Une personne sur 5000 – et à la clé, peut-être, de gros problèmes artériels. Le syndrome de Marfan concerne environ 13.000 personnes en France. Il s’agit d’une maladie résultant d’une mutation dans le gène FBN1 situé sur le chromosome 15. Elle est donc transmissible à la descendance via un mode de transmission dit «autosomique dominant»: autosomique, car la mutation est située sur un chromosome autosomique, c’est-à-dire non sexuel (X ou Y). Dominant, car une mutation sur l’une des deux copies du gène suffit à déclencher la maladie.
Le gène FBN1 code une protéine appelée «fibrilline 1». Cette dernière permet l’organisation des fibres d’élastine constituant la matrice extracellulaire du tissu conjonctif, dont le rôle est d’assurer le soutien des organes. Le tissu conjonctif est présent partout dans le corps, et cela explique que cette maladie entraîne une grande diversité de manifestations et peut affecter le cœur, les yeux, le squelette ou la peau.

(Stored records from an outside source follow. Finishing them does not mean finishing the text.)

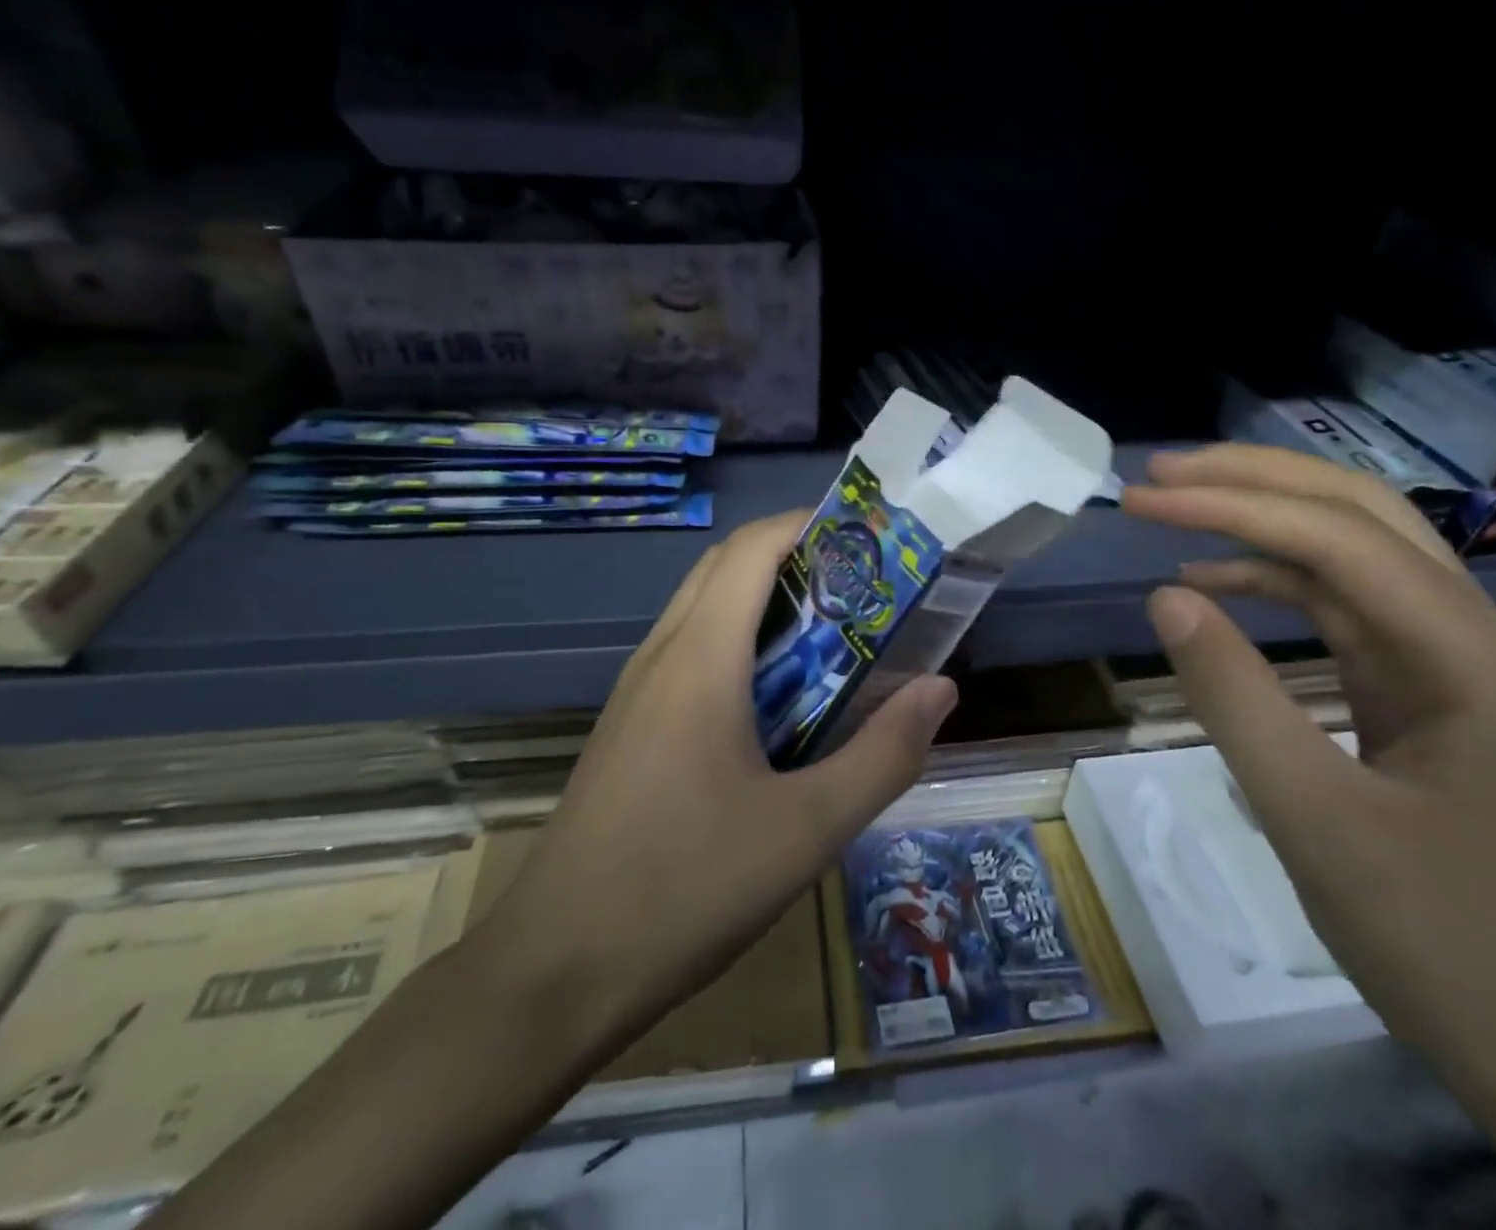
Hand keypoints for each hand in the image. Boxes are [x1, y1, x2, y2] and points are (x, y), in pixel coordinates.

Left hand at [476, 511, 958, 1051]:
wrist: (553, 972)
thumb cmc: (685, 890)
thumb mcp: (807, 830)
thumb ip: (883, 754)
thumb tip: (941, 689)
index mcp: (700, 658)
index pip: (752, 547)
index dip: (809, 523)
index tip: (868, 540)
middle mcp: (661, 655)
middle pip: (726, 567)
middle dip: (794, 558)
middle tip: (862, 588)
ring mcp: (636, 691)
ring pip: (704, 610)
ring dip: (765, 602)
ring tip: (832, 638)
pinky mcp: (629, 727)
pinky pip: (688, 653)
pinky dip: (738, 644)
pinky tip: (776, 702)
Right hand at [1123, 446, 1495, 1073]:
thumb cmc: (1426, 934)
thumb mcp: (1309, 817)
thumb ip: (1233, 696)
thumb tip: (1165, 596)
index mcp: (1478, 661)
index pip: (1341, 544)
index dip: (1232, 510)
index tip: (1143, 499)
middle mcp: (1481, 634)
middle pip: (1362, 514)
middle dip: (1255, 482)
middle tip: (1160, 471)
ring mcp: (1456, 654)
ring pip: (1353, 548)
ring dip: (1260, 519)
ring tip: (1175, 503)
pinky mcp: (1424, 679)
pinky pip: (1343, 603)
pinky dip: (1272, 580)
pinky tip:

Les signes cliniques ne sont pas les mêmes chez toutes les personnes, même au sein d’une même famille. Le danger principal du syndrome de Marfan est qu’il peut abîmer l’aorte, artère principale de l’organisme qui transporte le sang depuis le cœur vers tous les territoires du corps. Du fait de la plus grande élasticité des tissus chez les malades, l’artère va avoir tendance à se dilater, ce qui peut provoquer, à terme, une dissection aortique: une déchirure partielle de la paroi de l’aorte.
Le Pr Guillaume Jondeau est cardiologue à l’hôpital Bichat-Claude-Bernard et coordonnateur responsable du Centre de référence du syndrome de Marfan et maladies apparentées. Il dresse un bilan optimiste: «Depuis les années 1970, on a fait énormément de progrès, la première cause de décès, c’est la dissection aortique, et la première cause de dissection, c’est l’absence de diagnostic. Aujourd’hui, on détecte mieux, on suit mieux, on opère à temps. On donne des bêtabloquants aux patients, on leur évite les efforts brutaux et violents qui font monter la tension et favorisent la dissection. Grâce à ça, on a gagné beaucoup d’espérance de vie. En effet, dans les années 1970, il y avait encore 50 % de décès à l’âge de 40 ans, alors qu’aujourd’hui, les patients vivent aussi longtemps que la population générale.»
Il n’existe pas encore de traitement pour la maladie, mais les progrès sont réels. Il est possible de bien mesurer le risque grâce à l’échocardiographie et au scanner. Le but premier est de ralentir la dilatation de l’aorte en maintenant une pression artérielle normale grâce à des bêtabloquants qui ralentissent le cœur. Si la dilatation est trop importante, une chirurgie peut être effectuée. Le principe de toutes les interventions est de remplacer la partie initiale de l’aorte, qui est la zone la plus fragile. Ce type d’opération est effectuée environ une fois tous les quinze jours au Centre de référence du syndrome de Marfan, et le Pr Jondeau se félicite d’un taux de succès de 100 % lors des 35 dernières chirurgies.
La recherche continue de progresser sur les maladies apparentées au syndrome de Marfan, et ce n’est plus aujourd’hui un seul gène qui est étudié, mais un panel de 38 gènes responsables de maladies génétiques du tissu conjonctif. Ces connaissances plus fines pourront aider à mieux prendre en charge les patients. C’est pourquoi le Pr Jondeau appelle toutes les personnes ayant un anévrisme de l’aorte ou des signes évocateurs de Marfan à aller consulter dans un centre de référence ou de compétence.